Re: Estimated Average Build Times and Order
Posted: Fri Mar 14, 2025 3:43 am
by unknownFlier
Thank you lutorm! I have stocked up on all the tools that is recommended and have a bunch of other tools already, but I can imagine there will always be something else I need.
Re: Estimated Average Build Times and Order
Posted: Sat Mar 15, 2025 9:31 pm
by gaking
I'm on 745 hours so far and have, other than for filling rivets, completed the empennage, wings and have the fuselage to about 80% complete (undercarriage in, canopy on, upholstery 95% complete, some firewall forward done). This is broken down as follows (rounding off so it won't reconcile exactly):
Rudder 26
Elevator 19
Horizontal stabilizer 19
Vertical stabiliser 40 (don't recall what caused this to take so long)
Wings 143
Flaps 61
Ailerons 11
Canopy 35
Upholstery 31
Fuselage 335
Avionics to date 4
Firewall forward to date 16
I have made some custom modifications, needed to redo bits and pieces and so on - so some of these times are skewed. Mods add a lot of time, some of which I didn't record e.g. doing the research first. Worth highlighting that I did not alodine but did primer, which added nearly 110 hours to the build. Of the 745 hours, just over 20 hours was spent doing parts inventories, 200 hours cleaning and deburring, and about 270 hours of riveting. These times aren't exact but I do try to keep a rough log every build day so it's reasonably close - and makes for interesting reading now! Into year 3 of the build - life getting in the way, managing cashflow for engine and avionics purchase, lead times for parts and kits (I bought piecemeal) etc. etc.

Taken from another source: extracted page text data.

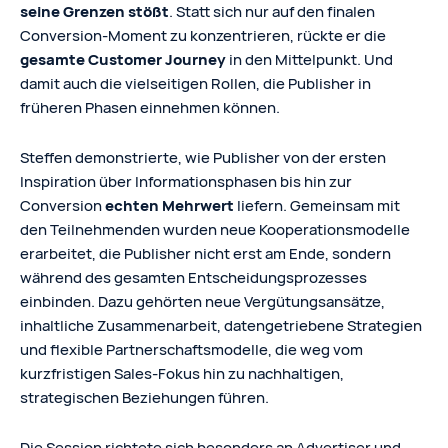
seine Grenzen stößt
. Statt sich nur auf den finalen
Conversion-Moment zu konzentrieren, rückte er die
gesamte Customer Journey
in den Mittelpunkt. Und
damit auch die vielseitigen Rollen, die Publisher in
früheren Phasen einnehmen können.
Steffen demonstrierte, wie Publisher von der ersten
Inspiration über Informationsphasen bis hin zur
Conversion
echten Mehrwert
liefern. Gemeinsam mit
den Teilnehmenden wurden neue Kooperationsmodelle
erarbeitet, die Publisher nicht erst am Ende, sondern
während des gesamten Entscheidungsprozesses
einbinden. Dazu gehörten neue Vergütungsansätze,
inhaltliche Zusammenarbeit, datengetriebene Strategien
und flexible Partnerschaftsmodelle, die weg vom
kurzfristigen Sales-Fokus hin zu nachhaltigen,
strategischen Beziehungen führen.
Die Session richtete sich besonders an Advertiser und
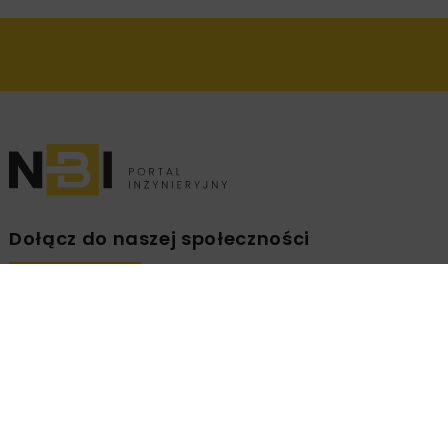
Dołącz do naszej społeczności
Zapisz się na branżowy newsletter!
ZAPISZ
MNIE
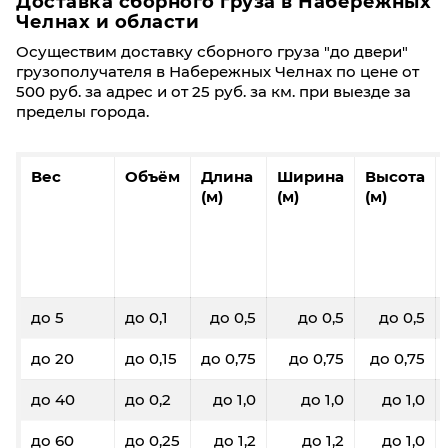
Доставка сборного груза в Набережных
Челнах и области
Осуществим доставку сборного груза "до двери"
грузополучателя в Набережных Челнах по цене от
500 руб. за адрес и от 25 руб. за км. при выезде за
пределы города.
Вес
Объём
Длина
Ширина
Высота
(м)
(м)
(м)
до 5
до 0,1
до 0,5
до 0,5
до 0,5
до 20
до 0,15
до 0,75
до 0,75
до 0,75
до 40
до 0,2
до 1,0
до 1,0
до 1,0
до 60
до 0,25
до 1,2
до 1,2
до 1,0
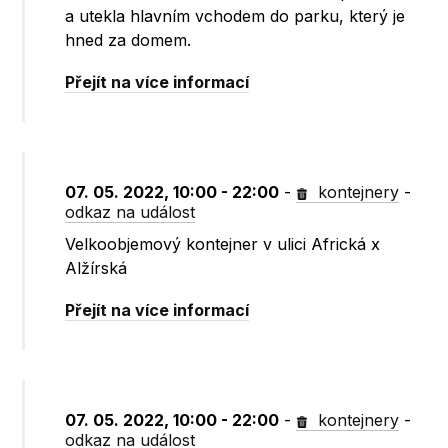
a utekla hlavním vchodem do parku, který je
hned za domem.
Přejít na více informací
07. 05. 2022, 10:00 - 22:00
-
kontejnery
-
odkaz na událost
Velkoobjemový kontejner v ulici Africká x
Alžírská
Přejít na více informací
07. 05. 2022, 10:00 - 22:00
-
kontejnery
-
odkaz na událost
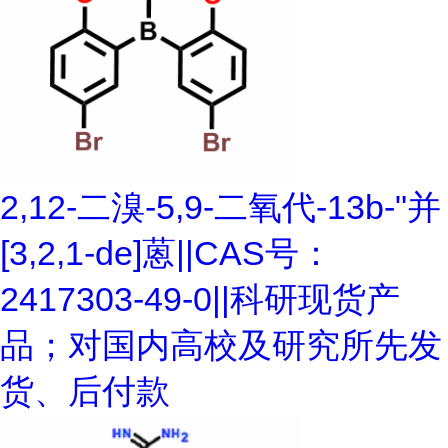
2,12-二溴-5,9-二氧代-13b-"并
[3,2,1-de]蒽||CAS号：
2417303-49-0||科研现货产
品；对国内高校及研究所先发
货、后付款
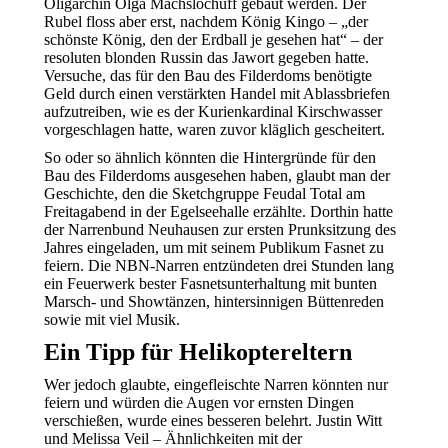
Oligarchin Olga Machslochuff gebaut werden. Der
Rubel floss aber erst, nachdem König Kingo – „der
schönste König, den der Erdball je gesehen hat“ – der
resoluten blonden Russin das Jawort gegeben hatte.
Versuche, das für den Bau des Filderdoms benötigte
Geld durch einen verstärkten Handel mit Ablassbriefen
aufzutreiben, wie es der Kurienkardinal Kirschwasser
vorgeschlagen hatte, waren zuvor kläglich gescheitert.
So oder so ähnlich könnten die Hintergründe für den
Bau des Filderdoms ausgesehen haben, glaubt man der
Geschichte, den die Sketchgruppe Feudal Total am
Freitagabend in der Egelseehalle erzählte. Dorthin hatte
der Narrenbund Neuhausen zur ersten Prunksitzung des
Jahres eingeladen, um mit seinem Publikum Fasnet zu
feiern. Die NBN-Narren entzündeten drei Stunden lang
ein Feuerwerk bester Fasnetsunterhaltung mit bunten
Marsch- und Showtänzen, hintersinnigen Büttenreden
sowie mit viel Musik.
Ein Tipp für Helikoptereltern
Wer jedoch glaubte, eingefleischte Narren könnten nur
feiern und würden die Augen vor ernsten Dingen
verschießen, wurde eines besseren belehrt. Justin Witt
und Melissa Veil – Ähnlichkeiten mit der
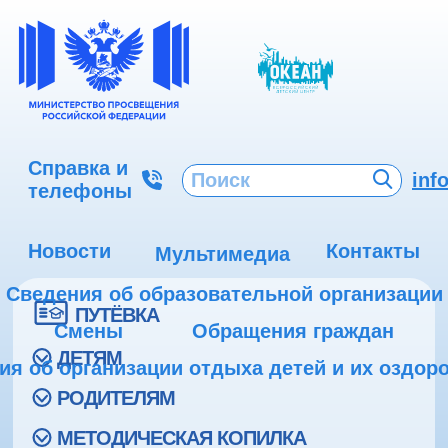
Справка и
inf
телефоны
Новости
Контакты
Мультимедиа
Сведения об образовательной организации
ПУТЁВКА
Смены
Обращения граждан
ДЕТЯМ
ия об организации отдыха детей и их оздор
РОДИТЕЛЯМ
МЕТОДИЧЕСКАЯ КОПИЛКА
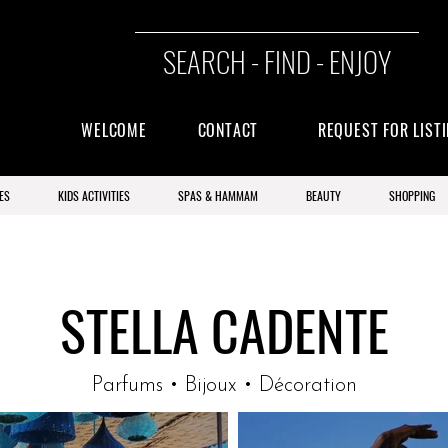
SEARCH - FIND - ENJOY
WELCOME
CONTACT
REQUEST FOR LIST
ES
KIDS ACTIVITIES
SPAS & HAMMAM
BEAUTY
SHOPPING
STELLA CADENTE
Parfums • Bijoux • Décoration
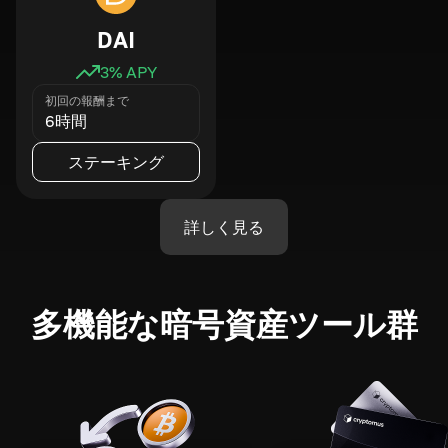
DAI
3
% APY
初回の報酬まで
6時間
ステーキング
詳しく見る
多機能な暗号資産ツール群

Also worth adding that I got the factory to build the fuel tanks for me, including the long-range tanks (saved a lot of time and effort, but was pricey) and install the canopy / door windows (ditto).
Details on We Build Planes if you're interested.
Re: Estimated Average Build Times and Order
Posted: Wed Mar 19, 2025 3:12 am
by unknownFlier
Thanks gaking, this is exactly the kind of breakdown I was looking for!
I will definitely check out your log on 'We Build Planes' site, I was planning on using EAA builders log, but this looks interesting and may use this!
How often are you able to build?
Re: Estimated Average Build Times and Order
Posted: Fri Mar 21, 2025 10:36 am
by gaking
It varies. I try to spend weekends working on it, but at the moment it’s small stuff since I’m waiting for avionics and engine so I can’t do too much. I’m building in my garage which makes it a lot easier to spend time on it whenever I can.